Through manipulating properties of multilayers at the nanoscale level during self-assembly, a whole range of new advanced materials can be produced. One example of these materials is polymeric hollow particles which may be used for controlled delivery of drugs or other functional molecules such as pesticides, fertilizers or fragrances.
Dr. Sukhishvili is also exploring surface modification routes for controlled attachment of noble metal nanoparticles and/or biomolecules at surfaces, and in understanding and rational design of SERS activity of nanoparticle-modified substrates useful for SERS-based chemical and biological sensing. This work is interdisciplinary and presents a combination of physico-chemical and synthetic ideas involving water-soluble polymers.

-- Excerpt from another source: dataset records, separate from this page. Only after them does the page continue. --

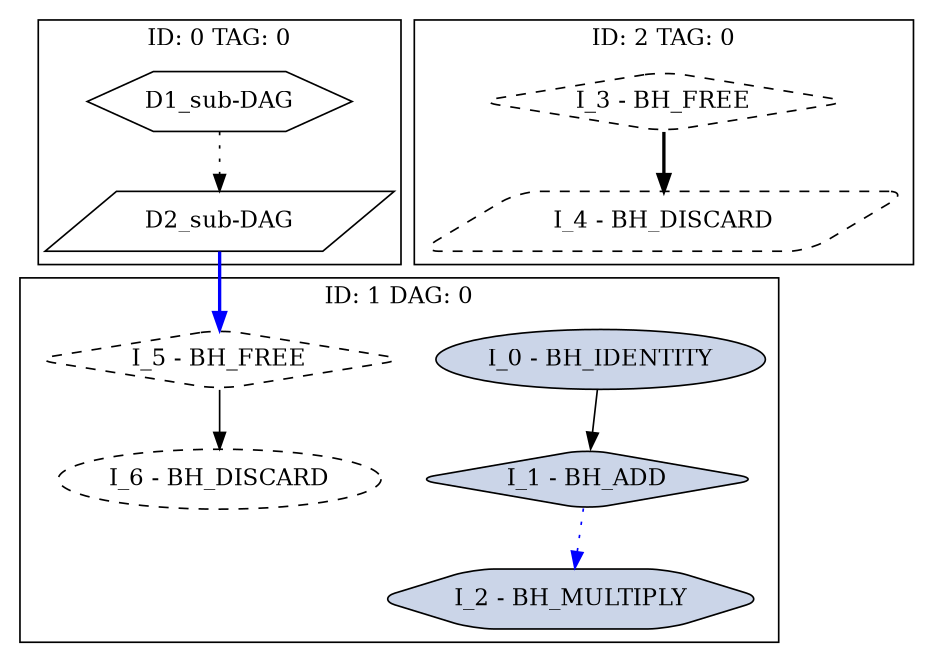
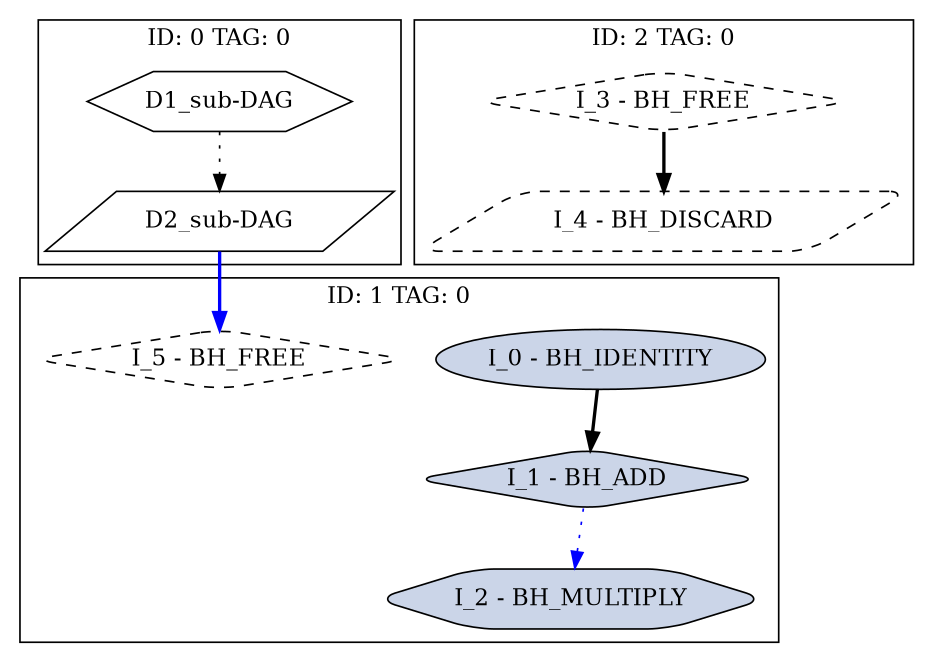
  digraph {
    compound=true
    node [fillcolor="#ffffE8" shape=diamond style="dashed,rounded"]
    edge [color=black style=solid]
    n1 [fillcolor="#CBD5E8" label="I_0 - BH_IDENTITY" shape=ellipse style="filled,rounded"]
    n2 [fillcolor="#CBD5E8" label="I_1 - BH_ADD" style="filled,rounded"]
    n3 [fillcolor="#CBD5E8" label="I_2 - BH_MULTIPLY" shape=hexagon style="filled,rounded"]
    n4 [label="I_5 - BH_FREE"]
-   n5 [label="I_6 - BH_DISCARD" shape=ellipse]
    n6 [label="D1_sub-DAG" shape=hexagon fillcolor="" style=""]
    n7 [label="D2_sub-DAG" shape=parallelogram fillcolor="" style=""]
    n8 [label="I_3 - BH_FREE"]
    n9 [label="I_4 - BH_DISCARD" shape=parallelogram]
    subgraph cluster_1 {
-     label="ID: 1 DAG: 0"
+     label="ID: 1 TAG: 0"
      n1
      n2
      n3
      n4
-     n5
    }
    subgraph cluster_2 {
      label="ID: 0 TAG: 0"
      n6
      n7
    }
    subgraph cluster_3 {
      label="ID: 2 TAG: 0"
      n8
      n9
    }
-   n1 -> n2
+   n1 -> n2 [style=bold]
    n2 -> n3 [color=blue style=dotted]
-   n4 -> n5
    n6 -> n7 [style=dotted]
    n7 -> n4 [color=blue style=bold]
    n8 -> n9 [style=bold]
  }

Students with diverse backgrounds -- in chemistry, physics and materials science -- work together and form a stimulating environment in the group. Her work has resulted in two issued patents, as well as becoming a Fellow of the American Physical Society, 2007. She was also honored with a Distinguished Scientific Achievement Award at the 2009 Coatings Technology Conference hosted by National Paint and Coatings Association and the Federation of Societies for Coatings Technology.